— Work task 1 —
Do the following statements agree with the wedding essay below? Answer yes or no for each, and quote the deciding words from the essay. (a) The writer was 10 years old when first watching "Father of the Bride." (b) The writer planned to hold the reception in the parents' backyard. (c) Kip doubted that the plan was a good one.
— Work task 2 —
List every label the wedding essay below attaches to Kip.
— Work task 3 —
According to the wedding essay below, how many people told the writer that nothing from the wedding day would be remembered?

— Text shown —

In the days leading up to our wedding, at least a dozen people told me that I wouldn’t remember anything from the day itself. I’d look back on the whole thing and see nothing but flashes of champagne toasts and table visits, nothing more. I hated that idea. I wanted to remember everything. This is one of the essays I wrote to make sure I never forgot the events of that day. Yes, even the all-day storm that threatened to ruin the whole thing. Effing nature.
Like Ray-EEE-aiiin on Your Wedding Day! A Deluge of Good Luck
The instant my 10-year-old self saw “Father of the Bride” for the first time, I knew I wanted part of my wedding to be held at my parents' house. I love the reception scene, where George and Nina Banks’ Main Street house is transformed into a beautiful ballroom complete with white linens and twinkling lights. While I envied the fictitious family’s ability to pull that together, I decided to stick to a small, family-only backyard ceremony. Leaving the party for professionals at a reception hall would be much kinder to my worrywart mother.
JT was totally on board with that idea as was Mum, who squealed with glee at the request. However, my step-dad/Weather Channel addict/eternal pessimist Kip was less than convinced this was a good idea.

— Data to examine —
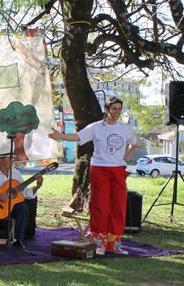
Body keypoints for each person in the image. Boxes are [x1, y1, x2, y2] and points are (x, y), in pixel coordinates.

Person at [48, 96, 136, 255]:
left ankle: (114, 243)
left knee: (118, 206)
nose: (116, 112)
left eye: (119, 109)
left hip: (118, 170)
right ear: (106, 110)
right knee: (100, 206)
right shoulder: (96, 127)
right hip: (100, 169)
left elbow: (134, 142)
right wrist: (60, 135)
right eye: (113, 109)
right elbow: (78, 137)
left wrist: (128, 155)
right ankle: (99, 243)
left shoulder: (125, 128)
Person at [0, 145, 43, 249]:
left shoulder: (16, 173)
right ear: (1, 160)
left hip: (12, 209)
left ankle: (18, 240)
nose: (13, 160)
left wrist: (38, 186)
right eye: (10, 158)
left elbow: (24, 193)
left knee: (23, 208)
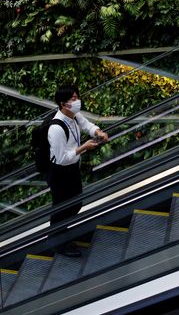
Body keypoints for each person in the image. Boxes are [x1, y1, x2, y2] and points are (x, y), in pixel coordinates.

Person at [47, 84, 109, 257]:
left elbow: (86, 125)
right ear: (63, 103)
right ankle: (57, 243)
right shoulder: (56, 128)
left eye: (77, 97)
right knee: (61, 208)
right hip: (60, 172)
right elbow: (62, 158)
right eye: (72, 99)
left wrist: (98, 131)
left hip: (72, 169)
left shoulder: (74, 115)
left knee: (75, 203)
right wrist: (84, 147)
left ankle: (61, 236)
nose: (77, 101)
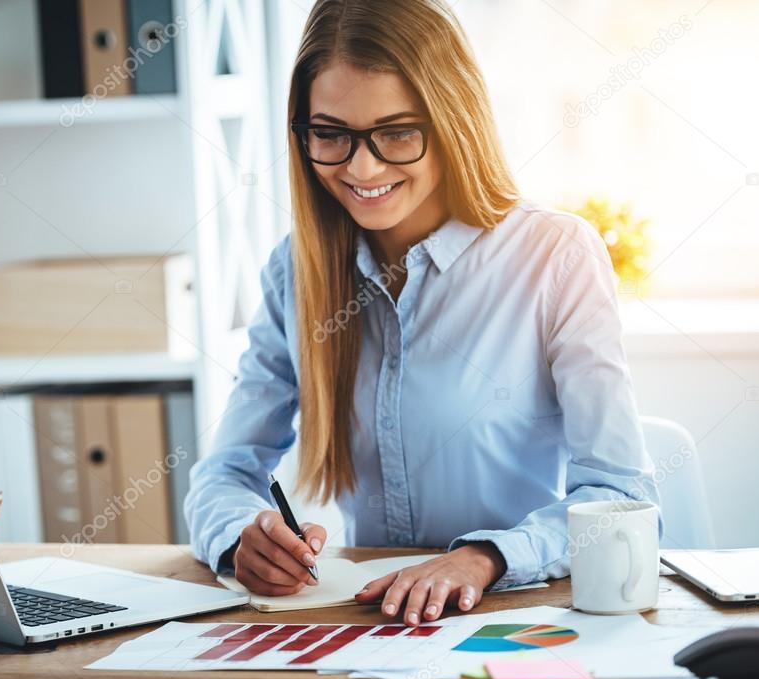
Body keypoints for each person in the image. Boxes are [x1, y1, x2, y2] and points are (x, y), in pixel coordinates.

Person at [184, 0, 660, 627]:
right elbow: (224, 472)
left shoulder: (555, 257)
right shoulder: (296, 270)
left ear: (453, 120)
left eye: (398, 132)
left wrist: (484, 558)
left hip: (518, 620)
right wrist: (242, 534)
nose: (362, 167)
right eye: (330, 134)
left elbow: (624, 498)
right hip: (373, 629)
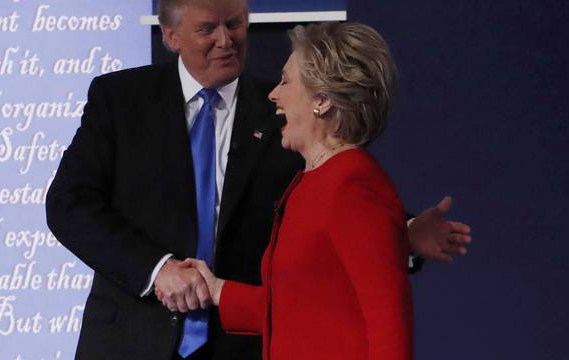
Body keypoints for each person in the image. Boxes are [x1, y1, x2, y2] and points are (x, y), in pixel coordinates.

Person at [45, 0, 471, 359]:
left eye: (235, 24)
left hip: (243, 346)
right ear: (171, 36)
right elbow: (69, 204)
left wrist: (406, 230)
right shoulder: (120, 99)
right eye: (207, 28)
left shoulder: (297, 127)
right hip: (132, 340)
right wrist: (162, 272)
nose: (226, 39)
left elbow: (348, 215)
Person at [165, 21, 412, 360]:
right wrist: (218, 290)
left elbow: (388, 322)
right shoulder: (310, 181)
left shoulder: (352, 186)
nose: (273, 94)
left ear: (322, 100)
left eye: (285, 81)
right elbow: (294, 311)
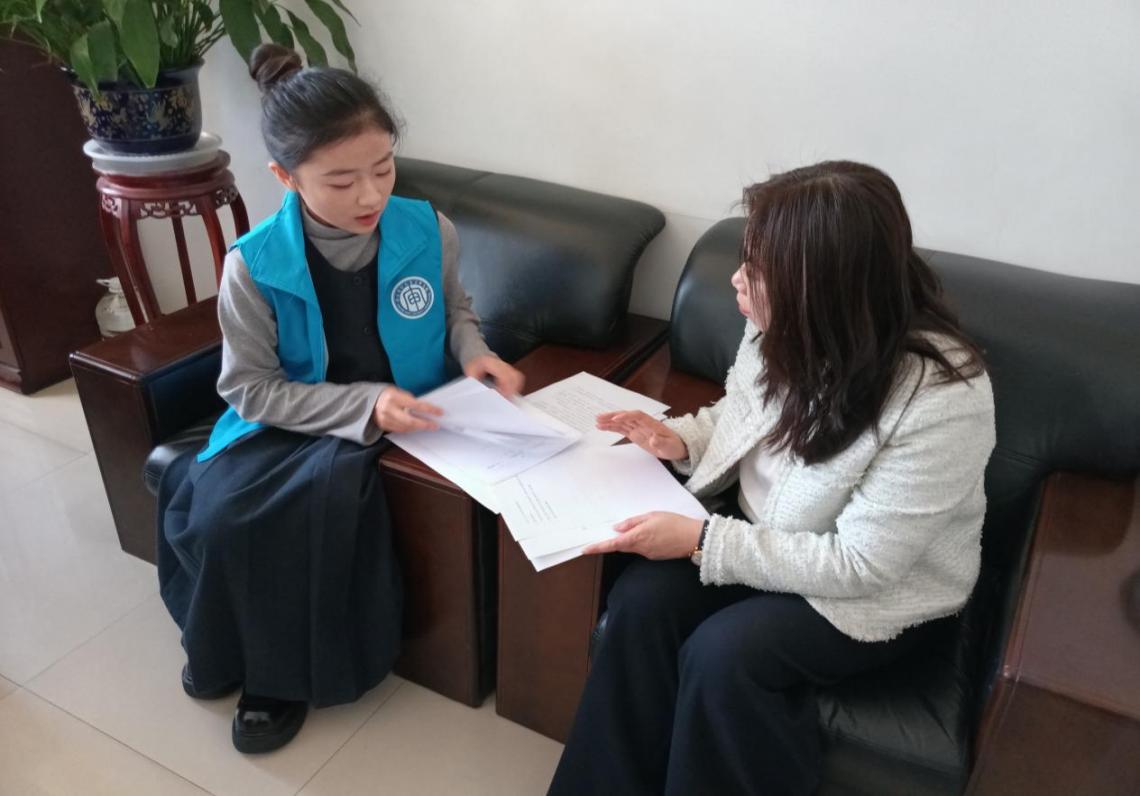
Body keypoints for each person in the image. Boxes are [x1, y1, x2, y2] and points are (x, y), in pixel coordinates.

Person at [548, 161, 996, 795]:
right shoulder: (775, 328)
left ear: (824, 287)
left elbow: (863, 565)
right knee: (641, 603)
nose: (736, 279)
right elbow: (741, 414)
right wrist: (683, 441)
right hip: (763, 535)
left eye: (758, 270)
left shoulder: (942, 396)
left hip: (868, 592)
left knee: (725, 656)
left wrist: (702, 541)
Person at [156, 43, 523, 754]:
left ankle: (275, 681)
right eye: (340, 180)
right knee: (224, 515)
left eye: (383, 169)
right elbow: (248, 387)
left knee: (316, 513)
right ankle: (226, 652)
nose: (369, 197)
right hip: (292, 416)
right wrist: (361, 405)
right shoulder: (254, 264)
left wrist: (476, 355)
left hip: (408, 415)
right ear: (285, 177)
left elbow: (455, 312)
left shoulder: (429, 230)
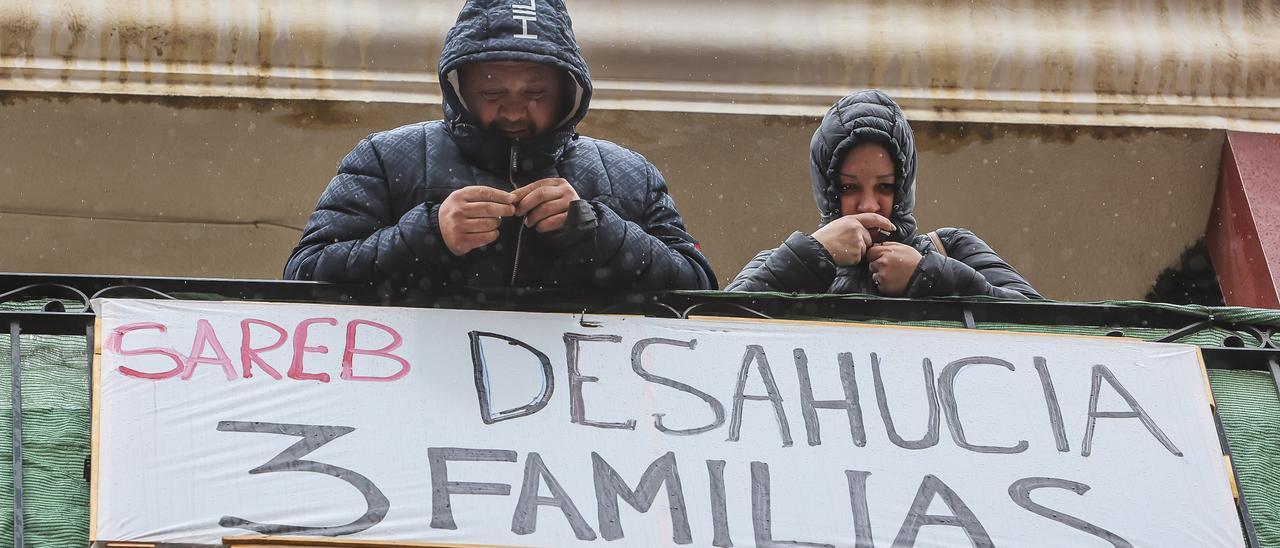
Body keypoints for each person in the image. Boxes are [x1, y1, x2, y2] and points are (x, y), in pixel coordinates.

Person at [284, 0, 715, 293]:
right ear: (461, 89)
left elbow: (699, 286)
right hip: (422, 400)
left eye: (535, 94)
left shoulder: (629, 173)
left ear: (567, 94)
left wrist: (597, 232)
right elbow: (304, 274)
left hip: (581, 408)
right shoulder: (384, 155)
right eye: (492, 93)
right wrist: (429, 235)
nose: (512, 112)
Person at [728, 90, 1039, 299]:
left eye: (885, 187)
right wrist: (812, 256)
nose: (868, 205)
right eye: (849, 187)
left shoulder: (952, 249)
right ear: (828, 190)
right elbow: (712, 328)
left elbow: (1046, 330)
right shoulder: (786, 261)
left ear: (904, 187)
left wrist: (929, 275)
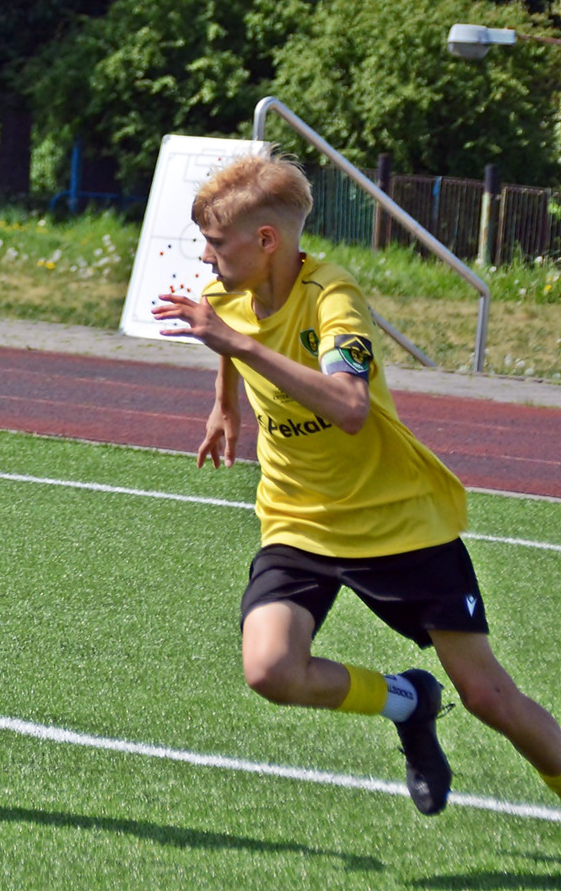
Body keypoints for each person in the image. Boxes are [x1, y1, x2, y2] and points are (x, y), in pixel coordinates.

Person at [151, 147, 561, 816]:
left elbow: (349, 406)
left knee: (489, 698)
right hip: (299, 521)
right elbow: (228, 333)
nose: (205, 256)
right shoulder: (226, 292)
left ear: (267, 240)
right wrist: (224, 405)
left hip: (396, 521)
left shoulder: (333, 298)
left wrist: (237, 347)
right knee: (270, 670)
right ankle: (410, 702)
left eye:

— Written reply 1 —
(a) Yes: "The instant my 10-year-old self saw “Father of the Bride” for the first time"
(b) No: "Leaving the party for professionals at a reception hall would be much kinder to my worrywart mother."
(c) Yes: "Kip was less than convinced this was a good idea."

— Written reply 2 —
step-dad, Weather Channel addict, eternal pessimist

— Written reply 3 —
At least a dozen people.